CertOps utilizes a two-tiered gating system:

  1. Pointwise Evaluation: Grading individual responses in isolation against expected criteria.
  2. Regression (Drift): Comparing current performance against a historical known-good baseline.

1. Pointwise Evaluation Block

The evaluation block defines the absolute criteria your target must meet for a single run.

    evaluation:
# Map dataset columns -> metric prompt variables
metrics_mapping:
input: "user_query"
reference: "expected_document"

# Deterministic local tier
deterministic:
- metric: "cosine-similarity"
threshold: 0.80
operator: "gte"
blocking: true

# LLM Judge per-sample tier
llm:
- metric: "hallucination"
threshold: 1.0
operator: "gte"
blocking: true
- metric: "answer-relevance"
threshold: 0.8
operator: "gte"
blocking: false

The blocking Flag (Hard vs Soft Gates)

  • blocking: true: This metric is a Hard Gate. If the average score across your dataset falls below the threshold, the Component Verdict (and the Suite by extension) is REJECTED. The CLI will exit with a non-zero exit code.
  • blocking: false: This metric is a Soft Gate. If it fails, CertOps will log a warning in the dashboard, but the overall run can still be marked as APPROVED.

The metrics_mapping Object

Because datasets are decoupled from metrics, you must explicitly tell CertOps which dataset columns should be piped into the Jinja2 variables required by your chosen metrics.

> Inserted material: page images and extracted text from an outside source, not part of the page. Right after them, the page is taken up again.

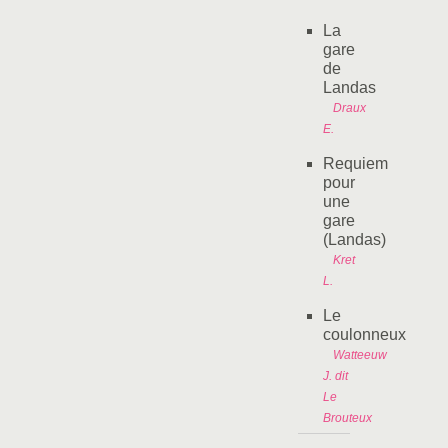
La
gare
de
Landas
Draux
E.
Requiem
pour
une
gare
(Landas)
Kret
L.
Le
coulonneux
Watteeuw
J. dit
Le
Brouteux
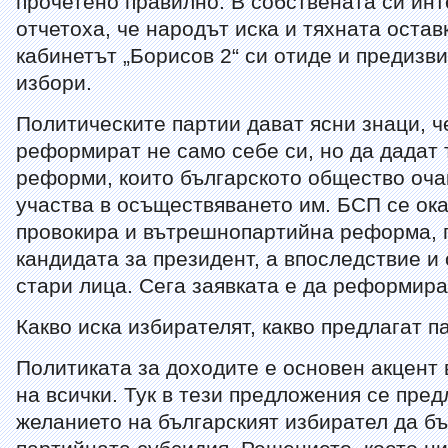
прочетено правилно. В собствената си ин
отчетоха, че народът иска и тяхната оставк
кабинетът „Борисов 2“ си отиде и предизв
избори.
Политическите партии дават ясни знаци, ч
реформират не само себе си, но да дадат 
реформи, които българското общество оча
участва в осъществяването им. БСП се ока
провокира и вътрешнопартийна реформа, п
кандидата за президент, а впоследствие и
стари лица. Сега заявката е да реформира
Какво иска избирателят, какво предлагат п
Политиката за доходите е основен акцент
на всички. Тук в тези предложения се пре
желанието на българският избирател да б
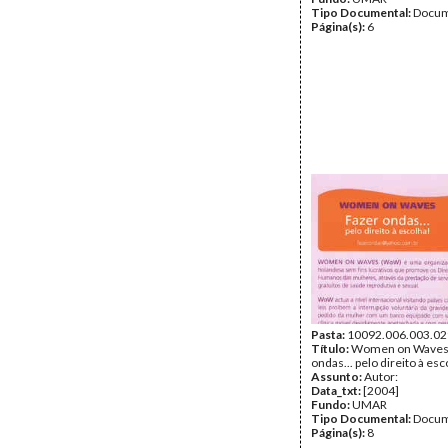
Tipo Documental:
Docum
Página(s):
6
Pasta:
10092.006.003.02
Título:
Women on Waves 
ondas... pelo direito à esco
Assunto:
Autor:
Data_txt:
[2004]
Fundo:
UMAR
Tipo Documental:
Docum
Página(s):
8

If your chosen metric (hallucination) requires an {{ input }} variable, but your CSV has a column named user_query, you map it here (input: "user_query"). (Note: The {{ output }} variable is automatically injected by CertOps using the parsed response_path from your target).

2. Regression Block

The regression block symmetrically matches the evaluation block, but instead of grading against an absolute threshold, it enforces comparisons against a Baseline (usually representing the version currently live in Production).

    regression:
baseline: "prod"

# Average Drift Tier
deterministic:
- metric: "cosine-similarity"
max_drift: 0.05 # Avg run score cannot drop more than 5% vs baseline
- metric: "hallucination"
max_drift: 0.1

# Pairwise LLM vs baseline output tier
metrics_mapping:
input: "question"
llm:
- metric: "pairwise-general-quality"
max_loss_rate: 0.3 # Candidate can't lose > 30% of individual matches
blocking: true
  • max_drift: In the deterministic/pointwise tier, this prevents silent degradation. If your baseline hallucination score was 0.95, a max_drift of 0.1 means your new candidate build cannot score lower than 0.85.
  • max_loss_rate: In the Pairwise LLM tier, the judge_model_config explicitly compares the old prod output vs the new candidate output side-by-side. If the new candidate loses more than 30% of those head-to-head comparisons, the run is rejected.